かみ合わせの問題には、さまざまなタイプがあり、また各症状によって治療方法もさまざまです。
ここでは、みなさまが抱えていらっしゃる症状について説明し、その中からどのような方法を選んだらよいのかについて、順に解説していきます。

 
下あごが出ている
(受け口、反対咬合)
上あごが小さい、下あごが大きい、あるいはその両方がある場合に生じます。あごのサイズだけでなく、上下の歯の数の違いや大きさの違いによっても、生じます。下あごが長い印象となり、顔の真ん中も凹んだような症状です。
 
口もとが出ている
(上顎前突、出っ歯)
上下顎の歯槽(歯ぐき)の部分が前に突出した状態で、出っ歯とも言われます。口もとが突出し、唇が閉じにくくなります。歯ぐきの骨に問題がなく、歯だけが前に出ている場合もあります。おとがいが小さいこともしばしば見られる症状です。

 

くちびるが薄く顔が短い
(上顎後退)
なんとなく顔が短い感じがする、笑っても上の歯が隠れていてよく見えない、老けた感じに見られるなどの症状です。
上くちびるが出ている
(上顎前突、出っ歯)
鼻の下が長い感じがする、下あごが引っ込んでいる、笑った時下の歯が隠れてよく見えない、噛んだ時に隙間があいているなどの症状です。
口が閉じない
(上下顎前突)
歯が前に出ていたり、噛んだ時に前歯にすきまが空いていたりして(開咬)、口が閉じないといった症状です。

笑うと歯ぐきが見える
(上顎過成長)
笑うと歯ぐきがたくさん見えてしまうのは、歯ぐきが長かったり、前に出ていたりする場合に起こる症状です。

 

口とあごが傾いている
(咬合傾斜)
正面から見るとくちびるの合わせが傾いていたり、顔が歪んでいたりする症状です。あごの骨の成長の左右差がある場合に起こります。

 

あごが引っ込んでいる
(小顎症)
下あごが小さい場合や、おとがいと呼ばれるあごの先端が小さい場合に現れる症状です。

診察のながれ

治療方針の決定には、正確な診断がもっとも大切です。
全ての方に対して、5つのステップからなる診断を行った上で、機能的・審美的にもっとも望ましい方法をご提案します。
ただ、最終的な治療方針を決定して頂くのは、手術を受けるご本人です。
治療期間、改善度、費用なども合わせてお考えの上、どのような方法をご希望されるかをお話しください。
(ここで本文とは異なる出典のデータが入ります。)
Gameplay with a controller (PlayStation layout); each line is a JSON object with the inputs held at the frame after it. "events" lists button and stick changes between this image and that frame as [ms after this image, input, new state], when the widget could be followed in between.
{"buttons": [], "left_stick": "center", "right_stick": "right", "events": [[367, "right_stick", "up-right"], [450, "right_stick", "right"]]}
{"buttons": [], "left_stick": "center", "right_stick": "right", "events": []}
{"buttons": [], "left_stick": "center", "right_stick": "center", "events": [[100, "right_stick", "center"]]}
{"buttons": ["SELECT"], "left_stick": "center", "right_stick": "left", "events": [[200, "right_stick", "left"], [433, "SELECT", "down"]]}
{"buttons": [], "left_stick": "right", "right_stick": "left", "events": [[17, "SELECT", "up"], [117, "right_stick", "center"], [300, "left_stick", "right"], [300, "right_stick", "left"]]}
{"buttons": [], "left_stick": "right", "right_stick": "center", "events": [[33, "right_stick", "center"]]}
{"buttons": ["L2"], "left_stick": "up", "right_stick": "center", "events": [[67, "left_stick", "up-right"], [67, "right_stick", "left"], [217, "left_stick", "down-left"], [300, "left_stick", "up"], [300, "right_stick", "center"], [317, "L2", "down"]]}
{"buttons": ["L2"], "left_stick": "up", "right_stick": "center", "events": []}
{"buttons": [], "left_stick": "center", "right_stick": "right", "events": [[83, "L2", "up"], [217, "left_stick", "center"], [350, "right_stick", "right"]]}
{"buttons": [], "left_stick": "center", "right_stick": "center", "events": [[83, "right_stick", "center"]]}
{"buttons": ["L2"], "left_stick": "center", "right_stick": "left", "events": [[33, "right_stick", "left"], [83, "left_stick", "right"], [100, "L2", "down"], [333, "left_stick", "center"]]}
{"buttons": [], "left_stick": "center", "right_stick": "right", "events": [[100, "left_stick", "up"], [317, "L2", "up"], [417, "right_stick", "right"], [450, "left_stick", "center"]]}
すべての方法において、最良の結果が得られるように、お手伝い致します
 



まずはお電話で予約をお取りください。


 
 
歯形模型、写真、セファログラム・レントゲン、パントモグラム・レントゲンなどの資料をとります。
専用ソフトを使ってセファログラムを解析し、咬合関係、顔面のバランスなどを分析します。
コンピューターによる側面顔貌のシミュレーションを行い、仕上がりのバランスをチェックします。
 
5分で収集した資料をもとに解析を行い、最適な治療方法をプランニングしますので、基本的な方針は、1回の診察でお示しいたします。
 
 
矯正治療が必要な場合は、続いて次のステップに進みます。
採取した歯形模型を、咬合器にセットアップし、咬合関係と顔貌の関係をチェックします。
解析結果をもとに、形成外科医と矯正歯科医により最終的なプランニングを行います。

最後に最適な治療法を含め、いくつかのプランをご提案します。
資料をお持ち帰りになり、ゆっくりご検討ください。

治療法

治療方法は大きくわけて、3つあります。
歯科矯正のみで行う方法、手術の前に矯正を行ってから手術を行う方法、そして手術を行ってから矯正を行う方法(サージェリーファースト)です。
その方の症状と、どこまでの改善をご希望されるか、またどのくらいの期間をご希望されるかによって、次の3つの中から選択していただきます。
 

歯科矯正のみで治療します

上下のあごの骨の大きさと位置に問題がない方の場合は、歯科矯正だけの治療をお勧めします。症状によりますが、期間は約2〜3年です。保険が使えることもありますが、前歯のでこぼこのように見た目だけの症状の時は、保険は使えません。

先に矯正をしてから手術をします

まずはじめに矯正装置を歯につけて、矯正を開始します。手術の時にぴったりとかみ合わせができるように、歯を移動していきますので、だんだんとかみ合わせは悪くなります。この術前矯正には、約1年から3年かかります。その後に手術をして、かみ合わせと顎の形を整えます。手術後も6ヶ月ほどの矯正治療が必要です。この方法の場合は、症状により保険が使えます。(なお当院では保険診療を行っておりませんので、保険を使う場合は、大学病院などの医療機関をご紹介する形になります)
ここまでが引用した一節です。